“Floyd, branco”, por Demétrio Magnoli. Aqui vão algumas das falácias do texto publicado no Globo. 🧵🧶
1. Falácia causal entre bairros negros e criminalidade e violência. Aqui, Demétrio sugere que a polícia mate mais porque há mais crimes. Dois erros: não há correlação necessária entre crimes e violência policial + sufocar alguém não se justifica por criminalidade.
P.ex. Estudo do MP do RJ mostra que não há ligação entre cidades com mais crimes e menos violência policial, bem como há estudos que apontam que a polícia mata mais em certos locais por outros fatores (não é zona de milícia). mprj.mp.br/documents/2018…

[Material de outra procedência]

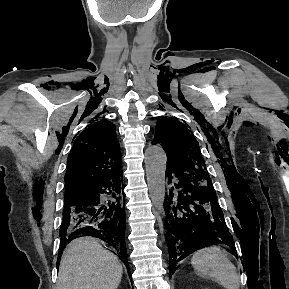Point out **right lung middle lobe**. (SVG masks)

2. Falácia do apelo à autoridade: aqui, Demétrio cita sem explicar um professor de Harvard para dar verniz de autoridade ao argumento. Não engana com a vasta literatura que contradiz a sua afirmação de que “inexiste predisposição racial nas mortes a tiros.”

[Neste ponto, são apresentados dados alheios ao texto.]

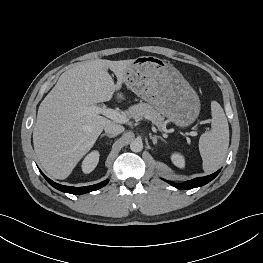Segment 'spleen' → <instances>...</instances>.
<instances>
[{"label": "spleen", "instance_id": "obj_1", "mask_svg": "<svg viewBox=\"0 0 263 263\" xmlns=\"http://www.w3.org/2000/svg\"><path fill=\"white\" fill-rule=\"evenodd\" d=\"M211 131L201 135L199 151L203 160V170L210 174L223 163L229 146V126L225 113L216 101L211 102Z\"/></svg>", "mask_w": 263, "mask_h": 263}]
</instances>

P.ex. Há uma vasta literatura que afirma o super-policiamento em territórios majoritariamente negros e hispânicos nos EUA (fora a brutalidade). Demétrio ignora esta evidência, bem como ignora que crime, em si, é uma categoria socialmente construída e é racialmente seletiva.
P.ex. Um dos professores nos EUA que mais estuda esta questão é o Prof Jeffrey Fagan de Columbia. Neste relatório sobre NYPD ele prova que “negros e latinos são mais parados pela polícia até em áreas majoritariamente brancas e em áreas com pouco crime”. ccrjustice.org/files/Expert_R…
3. Falácia do falso dilema entre raça e classe. Aqui, Demétrio sugere que a literatura esquece classe. Isso simplesmente é falso. Há vários escritos sobre como crimes, capitalismo e racismo estão inter-conectados. Floyd, p.ex., foi morto por suposto crime financeiro (nota falsa).
P.ex. Faria bem ao Demétrio se atualizar no debate global sobre capitalismo racial e capitalismo carcerário (vide Jackie Wang) e sobre os achados da sociologia brasileira que, desde Florestan, Sueli e Hasenbalg, mostram como raça e classe estão inter-conectados.
4. Falácia do espantalho: via construção argumentativa tortuosa, Demétrio pinta um espantalho: de um lado, os identitários que só veem raça, e de outro ele que vê que é sobre raça e sobre policiar regiões com alta criminalidade. Pintar o debate assim é reducionista e falso.
P.ex.: Demétrio erra ao afirmar que brancos nos EUA “são as vítimas mais numerosas de disparos de policiais.” Ou ele leva a sério a maior probabilidade de negros serem mortos pela polícia (+2x mais) ou ele irá mascarar nos números absolutos uma maior probabilidade que inexiste.
5. Falácia da falsa oposição entre identitários e classistas. Demétrio, como sempre, faz uma oposição simplista entre “política identitária” (falar em racismo) na esquerda e foco no “povo” na direita. Esquece como direita articula identitarismo brancos supremacista.
P.ex.: há uma vasta literatura sobre como a direita conseguiu reunir símbolos que apelam para um nacionalismo policial supremacista branco. Quem são os identitários aqui? Até uma bandeira supremacista os policiais brancos fizeram para se contrapor ao BLM. theguardian.com/us-news/2020/a…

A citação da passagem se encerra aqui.